:: EXTRACTO PROPORCIONADO ::

En Yaruquí, envuelta en nubes de polvo al paso de las camionetas por las parcelas, los campesinos son asesorados por los técnicos de las tiendas locales que venden los insumos.
En todos los cultivos se usan insumos de menor toxicidad, conocidos como de sellos verde y azul, según Boris Zurita, técnico y agricultor de frutillas. “Ponen insecticidas cuando hay enfermedades y fumigan contra los hongos ,cada 15 días en verano, y cada ocho cuando llueve”. Cuando asoman las babosas las matan con un agroquímico. Y cambian el plástico cuando ha cumplido su vida útil, no más de año y medio.
María Yoquilema termina una primera tanda y lleva la caja a una carpa de plástico, donde tres mujeres cortan las hojas. Las frutillas van a la fábrica de la marca Snob, en Puembo, para elaborar las mermeladas, una forma más segura de consumirla. Se entregan 400 kilos semanales.
Con la mermelada no hay riesgos de nada, pues en el proceso de elaboración a altas temperaturas se eliminan bacterias o bichos.
En Checa, Ramón Ibarra sigue arrancando la fruta de los postes plásticos, junto a Amparito Zambrano, su esposo Dael y sus hijas Tanya y Fresia Marcillo. Todos llevan guantes y una carretilla.
Casi están por terminar y han recogido 500 kilos de la primera cosecha, hacen una más en la semana. Las hermanas Marcillo colocan las frutillas en cajas plásticas con la marca Florsita Fresita. Se venden en el área de frutas internacional del mercado Mayorista de Quito, van a las pastelerías, a las tiendas donde las embadurnan con chocolate y las envían también a Galápagos.
Yoquilema se agacha otra vez y se coloca en la espalda una nueva caja. En silencio, concentrada, va y viene, sin descanso.

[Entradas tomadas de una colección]
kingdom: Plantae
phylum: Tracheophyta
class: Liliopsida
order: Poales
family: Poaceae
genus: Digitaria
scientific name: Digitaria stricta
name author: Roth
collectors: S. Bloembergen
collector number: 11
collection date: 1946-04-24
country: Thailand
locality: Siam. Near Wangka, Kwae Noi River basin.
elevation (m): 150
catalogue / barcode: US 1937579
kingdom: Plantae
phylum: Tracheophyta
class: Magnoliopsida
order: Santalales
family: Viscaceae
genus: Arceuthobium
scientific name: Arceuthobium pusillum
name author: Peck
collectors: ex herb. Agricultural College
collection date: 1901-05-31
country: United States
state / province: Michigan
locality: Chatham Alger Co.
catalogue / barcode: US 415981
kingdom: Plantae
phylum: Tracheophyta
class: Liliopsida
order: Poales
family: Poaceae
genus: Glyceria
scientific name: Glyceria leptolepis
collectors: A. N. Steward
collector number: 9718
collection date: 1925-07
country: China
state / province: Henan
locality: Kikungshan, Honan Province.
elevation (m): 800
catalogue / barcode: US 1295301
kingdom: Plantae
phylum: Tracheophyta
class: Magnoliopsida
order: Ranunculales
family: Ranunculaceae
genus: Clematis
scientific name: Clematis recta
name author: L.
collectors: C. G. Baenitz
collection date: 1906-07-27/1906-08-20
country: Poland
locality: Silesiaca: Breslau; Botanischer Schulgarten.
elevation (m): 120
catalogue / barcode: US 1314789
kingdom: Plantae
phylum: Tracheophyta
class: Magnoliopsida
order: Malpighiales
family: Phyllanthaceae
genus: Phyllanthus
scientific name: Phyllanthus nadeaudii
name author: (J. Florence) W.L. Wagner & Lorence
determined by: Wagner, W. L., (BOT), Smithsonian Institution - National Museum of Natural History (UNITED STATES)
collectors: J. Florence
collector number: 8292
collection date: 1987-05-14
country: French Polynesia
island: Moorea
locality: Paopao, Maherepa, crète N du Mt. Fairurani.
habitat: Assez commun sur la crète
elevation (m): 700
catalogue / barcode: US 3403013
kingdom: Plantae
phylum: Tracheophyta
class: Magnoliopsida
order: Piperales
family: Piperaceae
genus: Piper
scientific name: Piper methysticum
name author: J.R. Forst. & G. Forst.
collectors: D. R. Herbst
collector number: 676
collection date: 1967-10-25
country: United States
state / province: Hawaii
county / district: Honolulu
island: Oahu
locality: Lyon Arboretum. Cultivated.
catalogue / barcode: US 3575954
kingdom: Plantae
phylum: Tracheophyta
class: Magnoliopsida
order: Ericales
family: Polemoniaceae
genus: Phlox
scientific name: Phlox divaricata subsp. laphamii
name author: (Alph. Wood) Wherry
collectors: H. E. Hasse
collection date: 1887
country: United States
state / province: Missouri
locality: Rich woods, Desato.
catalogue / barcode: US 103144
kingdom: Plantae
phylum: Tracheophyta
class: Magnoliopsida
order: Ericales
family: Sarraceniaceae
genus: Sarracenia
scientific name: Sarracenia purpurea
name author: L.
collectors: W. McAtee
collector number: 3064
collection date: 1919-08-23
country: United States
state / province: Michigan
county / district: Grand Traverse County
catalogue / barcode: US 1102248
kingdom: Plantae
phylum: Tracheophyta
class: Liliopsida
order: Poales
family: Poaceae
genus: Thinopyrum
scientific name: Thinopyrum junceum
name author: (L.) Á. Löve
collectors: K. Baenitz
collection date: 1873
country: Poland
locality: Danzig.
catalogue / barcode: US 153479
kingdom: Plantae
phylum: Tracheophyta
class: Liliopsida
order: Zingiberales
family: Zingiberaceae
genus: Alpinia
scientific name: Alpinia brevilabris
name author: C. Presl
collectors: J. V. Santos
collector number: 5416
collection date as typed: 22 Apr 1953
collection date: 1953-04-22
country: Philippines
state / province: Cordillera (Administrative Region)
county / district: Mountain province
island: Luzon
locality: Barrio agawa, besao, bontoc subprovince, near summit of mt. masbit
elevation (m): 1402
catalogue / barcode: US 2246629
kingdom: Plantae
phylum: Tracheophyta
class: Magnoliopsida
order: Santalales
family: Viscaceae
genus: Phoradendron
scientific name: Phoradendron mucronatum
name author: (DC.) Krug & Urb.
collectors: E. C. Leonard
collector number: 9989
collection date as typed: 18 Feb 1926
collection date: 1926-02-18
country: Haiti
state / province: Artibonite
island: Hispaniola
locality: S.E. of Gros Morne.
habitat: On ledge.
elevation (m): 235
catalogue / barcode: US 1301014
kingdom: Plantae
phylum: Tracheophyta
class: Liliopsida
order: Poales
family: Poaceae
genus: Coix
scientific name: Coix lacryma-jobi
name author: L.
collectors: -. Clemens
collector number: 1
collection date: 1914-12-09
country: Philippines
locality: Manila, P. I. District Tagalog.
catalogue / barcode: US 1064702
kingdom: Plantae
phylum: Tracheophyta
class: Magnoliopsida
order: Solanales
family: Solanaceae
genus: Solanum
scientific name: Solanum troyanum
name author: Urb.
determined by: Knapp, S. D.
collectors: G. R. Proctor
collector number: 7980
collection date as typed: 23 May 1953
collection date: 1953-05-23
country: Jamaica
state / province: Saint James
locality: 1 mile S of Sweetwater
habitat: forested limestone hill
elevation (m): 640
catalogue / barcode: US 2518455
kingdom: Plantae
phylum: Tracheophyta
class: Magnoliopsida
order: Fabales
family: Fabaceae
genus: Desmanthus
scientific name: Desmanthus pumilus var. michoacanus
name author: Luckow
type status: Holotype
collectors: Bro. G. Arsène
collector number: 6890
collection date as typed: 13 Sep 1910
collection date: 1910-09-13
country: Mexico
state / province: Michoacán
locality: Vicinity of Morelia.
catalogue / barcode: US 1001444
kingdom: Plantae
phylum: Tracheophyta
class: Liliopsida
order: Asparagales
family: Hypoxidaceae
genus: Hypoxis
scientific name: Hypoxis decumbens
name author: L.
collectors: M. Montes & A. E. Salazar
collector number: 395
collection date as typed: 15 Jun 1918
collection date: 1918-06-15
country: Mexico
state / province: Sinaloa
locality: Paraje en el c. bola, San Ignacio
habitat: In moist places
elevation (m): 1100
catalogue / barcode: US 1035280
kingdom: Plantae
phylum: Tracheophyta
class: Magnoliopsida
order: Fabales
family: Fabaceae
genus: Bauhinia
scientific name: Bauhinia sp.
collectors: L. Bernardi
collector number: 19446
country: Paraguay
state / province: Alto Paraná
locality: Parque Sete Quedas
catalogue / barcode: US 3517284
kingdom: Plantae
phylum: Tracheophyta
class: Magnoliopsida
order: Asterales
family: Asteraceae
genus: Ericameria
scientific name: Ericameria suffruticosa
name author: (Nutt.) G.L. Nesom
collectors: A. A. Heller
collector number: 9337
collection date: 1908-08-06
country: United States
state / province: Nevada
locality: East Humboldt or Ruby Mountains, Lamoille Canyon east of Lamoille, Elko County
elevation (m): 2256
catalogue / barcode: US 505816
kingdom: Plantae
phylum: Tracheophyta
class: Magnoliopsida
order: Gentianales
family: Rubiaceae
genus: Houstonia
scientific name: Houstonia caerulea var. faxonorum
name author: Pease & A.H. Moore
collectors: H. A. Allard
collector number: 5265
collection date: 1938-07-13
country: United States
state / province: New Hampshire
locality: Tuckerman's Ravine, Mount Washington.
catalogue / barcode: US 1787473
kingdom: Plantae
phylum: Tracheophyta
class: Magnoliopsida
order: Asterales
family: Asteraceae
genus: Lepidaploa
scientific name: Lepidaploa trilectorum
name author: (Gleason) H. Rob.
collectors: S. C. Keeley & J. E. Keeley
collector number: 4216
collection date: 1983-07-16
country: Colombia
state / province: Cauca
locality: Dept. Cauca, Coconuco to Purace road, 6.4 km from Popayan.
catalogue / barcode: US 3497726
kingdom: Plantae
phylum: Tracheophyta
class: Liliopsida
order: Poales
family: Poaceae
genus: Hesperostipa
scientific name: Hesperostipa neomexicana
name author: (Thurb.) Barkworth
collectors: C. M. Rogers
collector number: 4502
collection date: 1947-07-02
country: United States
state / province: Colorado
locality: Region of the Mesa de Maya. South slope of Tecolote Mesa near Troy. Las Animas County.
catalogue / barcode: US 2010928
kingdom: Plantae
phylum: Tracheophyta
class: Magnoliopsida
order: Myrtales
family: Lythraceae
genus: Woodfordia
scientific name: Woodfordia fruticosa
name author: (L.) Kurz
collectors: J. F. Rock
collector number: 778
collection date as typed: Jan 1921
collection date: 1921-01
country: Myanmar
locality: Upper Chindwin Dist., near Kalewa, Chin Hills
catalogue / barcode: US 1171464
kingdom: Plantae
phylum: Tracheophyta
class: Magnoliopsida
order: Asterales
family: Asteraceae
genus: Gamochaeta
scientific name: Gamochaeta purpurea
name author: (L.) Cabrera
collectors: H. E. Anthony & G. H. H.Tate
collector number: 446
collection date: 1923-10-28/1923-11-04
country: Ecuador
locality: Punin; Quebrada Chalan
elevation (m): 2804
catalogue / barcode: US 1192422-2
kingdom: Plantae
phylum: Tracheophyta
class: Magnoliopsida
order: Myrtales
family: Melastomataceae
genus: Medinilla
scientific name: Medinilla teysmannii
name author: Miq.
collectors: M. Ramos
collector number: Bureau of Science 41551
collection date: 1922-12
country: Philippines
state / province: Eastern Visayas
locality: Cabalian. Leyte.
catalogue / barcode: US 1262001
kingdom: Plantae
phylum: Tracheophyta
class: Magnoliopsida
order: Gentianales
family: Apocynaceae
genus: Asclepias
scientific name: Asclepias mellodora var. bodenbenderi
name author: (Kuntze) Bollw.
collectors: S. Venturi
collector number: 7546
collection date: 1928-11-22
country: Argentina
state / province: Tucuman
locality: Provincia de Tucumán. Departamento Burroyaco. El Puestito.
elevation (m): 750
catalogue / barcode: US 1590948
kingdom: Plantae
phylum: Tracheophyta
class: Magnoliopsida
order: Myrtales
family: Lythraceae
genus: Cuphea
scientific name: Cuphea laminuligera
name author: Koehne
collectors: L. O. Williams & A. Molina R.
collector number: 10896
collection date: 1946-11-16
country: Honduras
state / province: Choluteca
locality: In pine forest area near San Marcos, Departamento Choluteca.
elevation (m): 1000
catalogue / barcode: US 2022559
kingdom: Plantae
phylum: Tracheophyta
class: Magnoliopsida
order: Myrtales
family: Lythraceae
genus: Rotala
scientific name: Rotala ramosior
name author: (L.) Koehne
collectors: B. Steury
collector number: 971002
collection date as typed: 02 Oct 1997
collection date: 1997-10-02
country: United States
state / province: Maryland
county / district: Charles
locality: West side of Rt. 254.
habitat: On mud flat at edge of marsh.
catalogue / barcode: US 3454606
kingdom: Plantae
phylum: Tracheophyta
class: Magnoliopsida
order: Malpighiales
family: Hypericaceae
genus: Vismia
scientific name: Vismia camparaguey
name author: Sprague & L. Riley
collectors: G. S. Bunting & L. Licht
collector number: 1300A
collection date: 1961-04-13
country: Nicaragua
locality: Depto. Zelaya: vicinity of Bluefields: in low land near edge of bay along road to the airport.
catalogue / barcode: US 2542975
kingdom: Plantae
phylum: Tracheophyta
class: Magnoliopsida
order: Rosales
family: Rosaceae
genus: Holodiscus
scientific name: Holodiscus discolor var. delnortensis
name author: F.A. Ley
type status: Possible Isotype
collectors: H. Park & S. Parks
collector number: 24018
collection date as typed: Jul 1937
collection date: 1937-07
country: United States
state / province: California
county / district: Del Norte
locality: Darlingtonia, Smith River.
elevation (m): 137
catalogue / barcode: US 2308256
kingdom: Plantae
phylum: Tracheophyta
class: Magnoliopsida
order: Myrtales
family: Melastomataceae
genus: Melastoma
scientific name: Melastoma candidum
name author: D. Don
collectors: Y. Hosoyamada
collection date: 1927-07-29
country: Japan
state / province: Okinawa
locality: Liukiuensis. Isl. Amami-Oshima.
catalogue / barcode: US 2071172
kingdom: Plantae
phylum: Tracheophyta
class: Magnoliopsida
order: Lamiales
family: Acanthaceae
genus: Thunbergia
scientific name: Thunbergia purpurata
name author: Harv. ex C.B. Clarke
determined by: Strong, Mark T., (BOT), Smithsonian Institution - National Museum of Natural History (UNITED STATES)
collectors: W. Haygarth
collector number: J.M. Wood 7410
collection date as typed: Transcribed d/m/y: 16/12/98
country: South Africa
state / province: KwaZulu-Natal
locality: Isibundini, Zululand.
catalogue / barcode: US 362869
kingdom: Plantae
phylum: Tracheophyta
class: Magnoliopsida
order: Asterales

:: INSTRUCCIONES DE TAREAS ::
• A. En el texto sobre el cultivo de frutillas, ¿cuántos kilos de frutillas se entregan por semana a la fábrica de la marca Snob en Puembo?
• B. Reproduzca sin cambios, del texto sobre el cultivo de frutillas, el tramo comprendido desde "María Yoquilema termina" hasta "400 kilos semanales.".

:: RESPUESTAS POR TAREA ::
• A. Se entregan 400 kilos semanales.

• B.
María Yoquilema termina una primera tanda y lleva la caja a una carpa de plástico, donde tres mujeres cortan las hojas. Las frutillas van a la fábrica de la marca Snob, en Puembo, para elaborar las mermeladas, una forma más segura de consumirla. Se entregan 400 kilos semanales.